Saturday 22 March 2008

Liberating Education

Who runs our schools?

Here in the UK tinkering by successive governments has left a confused picture. State schools are paid for by Local Education Authorities (LEAs) that are, for the most part, synonymous with County Councils or Unitary Authorities giving these bodies considerable influence over the schools they fund. These councils receive ringfenced funding from the Department for Children, Schools and Families (DCSF)* who also directly fund some school activities giving them the right to dictate some of what schools do.

Attempts by Government to wrest control away from LEAs have resulted in unpaid boards of governors, the majority of whom are parent and community representatives, being responsible for the strategic management of the school, in general acting in a similar way to the board of directors of a PLC.

However, here comes the crunch, the day to day management of the school is vested in the headteacher, who, in secondary schools these days, is a full time manager of the school and very unlikely to actually teach any classes. Partially because of the sheer logistics of getting governors in to schools, though largely because that is how headteachers want it, it is the headteachers themselves, together with their senior leadership/management teams that are in control; most secondary school governing bodies are little more than rubber stamps for the headteacher's decisions, it has been my dubious privilege to hear heads boast about how much control they have over their governing bodies.
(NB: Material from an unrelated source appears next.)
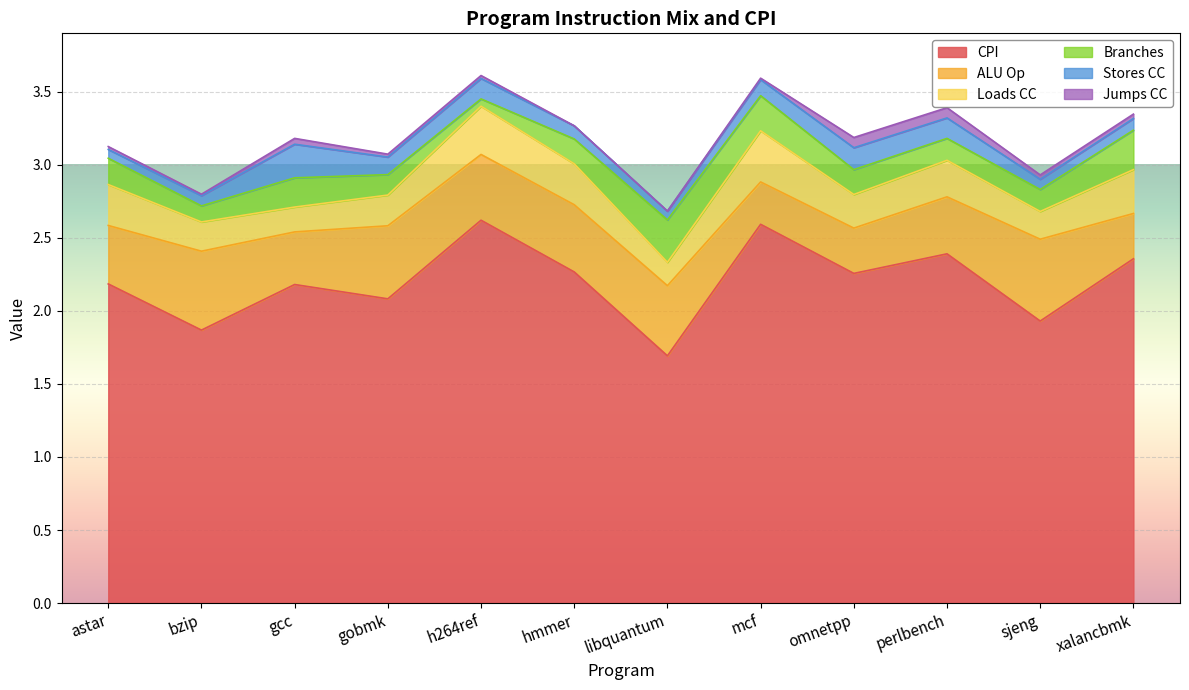

Between hmmer and sjeng, which series saw the biggest shift?

CPI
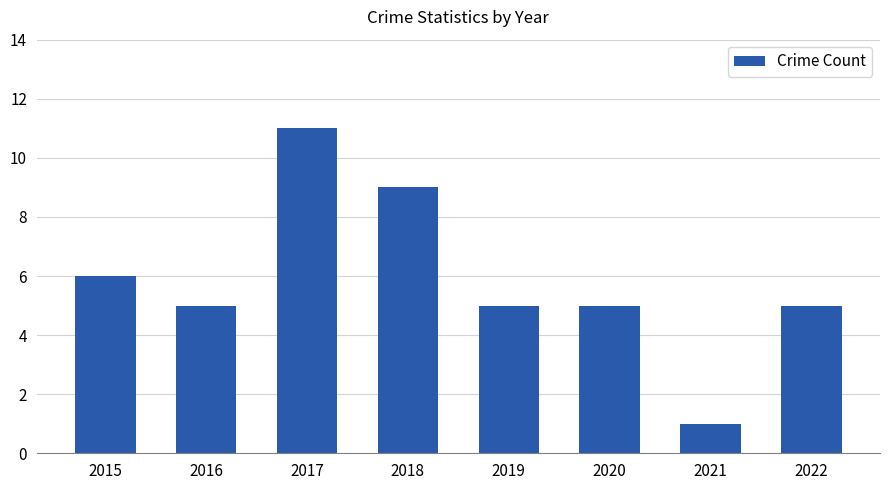

Is it true that the value at 2017 is 18?

False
When headteachers and senior managers make poor decisions who carries the can? Not themselves nor, usually, the governing bodies nor the DCSF. It is the LEA, and, when the decision has a financial cost, consequently the Council Tax payer. I have personally seen a colleague make a well founded claim for discrimination where the school had gone against the LEA's own rules and policies and was amazed that the LEA had to defend the indefensible whilst having no ability to force the school to behave properly or discipline those who were in the wrong. Once my colleague won the LEA had to pay out adding to my, and every other tax payer's, Council Tax bill.

This situation is obviously not a healthy one; we need properly accountable schools that educate our children to high standards in the manner that we prefer and that are accountable to those that ultimately pay for them.

It should be the function of the State, whether at local or national level, to ensure schools are properly funded and that consistently high educational standards are maintained. The question is, how best structure the schools and provide that education?

Each school must be accountable to the consumers of education, that is the pupils and the communities in which they live. This accountability should, for reasons of practicality, be exercised through boards who hold, in trust, the values of the school made up of parents acting for their children children themselves as they become responsible enough to exercise the trust themselves, teachers who have chosen to work in a particular kind of school because of the values it holds and other members of the community that share those values.

It is plain that no one kind of school can satisfy the aspirations of all sectors of society so this plurality of education systems must be recognised and accommodated. There is a place for the technical, vocational school, for schools based on a particular religious faith, be that Catholic, Anglican, Jewish or Islamic, for the Steiner Waldorf school, for schools that address the individual requirements of pupils whose needs cannot be accommodated elsewhere for home schooling or for any legitimate method of education for which their exists a community.

Such a plurality will liberate children from failed monolithic systems and will provide for them to be educated in a manner which will enable success for all rather than just for the privileged.

*formerly known as the Department for Education and Skills, formerly the Department for Education and Employment, formerly the Department of Education and Science, formerly the Ministry of education.